» WORK TASK A:
From the start of the saved entries to the line with "daha pusetteyken ben", output each line as one string in a JSON list, skipping blank lines and leaving out the pictures.

After I wash the dirt off thr worm, I sometimes sprinkle a little bit of Calcium supplement on the worm. (Just a little, this isn't KFC, the worms don't need to be breaded)

I've never fed feeder cockroaches. They were just too expensive.

Superworms are also a good food.


----------



## Snake_Eyes (Jun 14, 2006)

loga951 said:


> How about you average fishing nightcrawlers? And i went to my LPS and they didt carry any feeder roaches
> 
> 
> 
> ...


http://www.blaberus.com/


----------



## loga951 (Jan 22, 2007)

Snake_Eyes said:


> How about you average fishing nightcrawlers? And i went to my LPS and they didt carry any feeder roaches
> 
> 
> 
> ...


http://www.blaberus.com/
[/quote]

nice little website already placed a order to ttry and test it out! thanks


----------



## Mettle (Dec 29, 2003)

Awesome!









Let us know how it works out and how your frog does!


----------



## CLUSTER ONE (Aug 2, 2006)

like you said the mouse can fight back to just get a frozen mouse (around me a pinky is 1$ and a hopper is about 1.25$ and it is a lot safer adn you dont need to feed the mouse or have a place to house it


----------

Saved entries
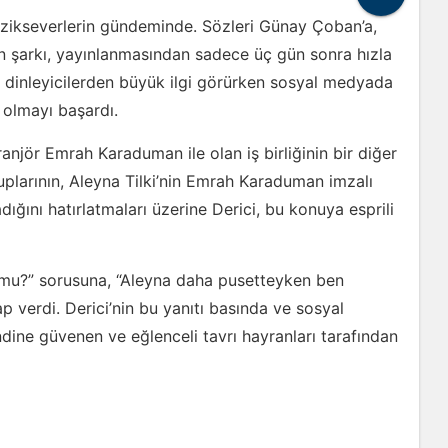
 müzikseverlerin gündeminde. Sözleri Günay Çoban’a,
n şarkı, yayınlanmasından sadece üç gün sonra hızla
kı, dinleyicilerden büyük ilgi görürken sosyal medyada
l olmayı başardı.
ranjör Emrah Karaduman ile olan iş birliğinin bir diğer
uplarının, Aleyna Tilki’nin Emrah Karaduman imzalı
ığını hatırlatmaları üzerine Derici, bu konuya esprili
ur mu?” sorusuna, “Aleyna daha pusetteyken ben
 verdi. Derici’nin bu yanıtı basında ve sosyal
ine güvenen ve eğlenceli tavrı hayranları tarafından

» WORK TASK B:
Rewrite the frog-feeding thread from "After I wash" to "to be breaded)", putting "soil" in place of "dirt".

» RESPONSE AREA A:
[
  " müzikseverlerin gündeminde. Sözleri Günay Çoban’a,",
  "n şarkı, yayınlanmasından sadece üç gün sonra hızla",
  "kı, dinleyicilerden büyük ilgi görürken sosyal medyada",
  "l olmayı başardı.",
  "ranjör Emrah Karaduman ile olan iş birliğinin bir diğer",
  "uplarının, Aleyna Tilki’nin Emrah Karaduman imzalı",
  "ığını hatırlatmaları üzerine Derici, bu konuya esprili",
  "ur mu?” sorusuna, “Aleyna daha pusetteyken ben"
]

» RESPONSE AREA B:
After I wash the soil off thr worm, I sometimes sprinkle a little bit of Calcium supplement on the worm. (Just a little, this isn't KFC, the worms don't need to be breaded)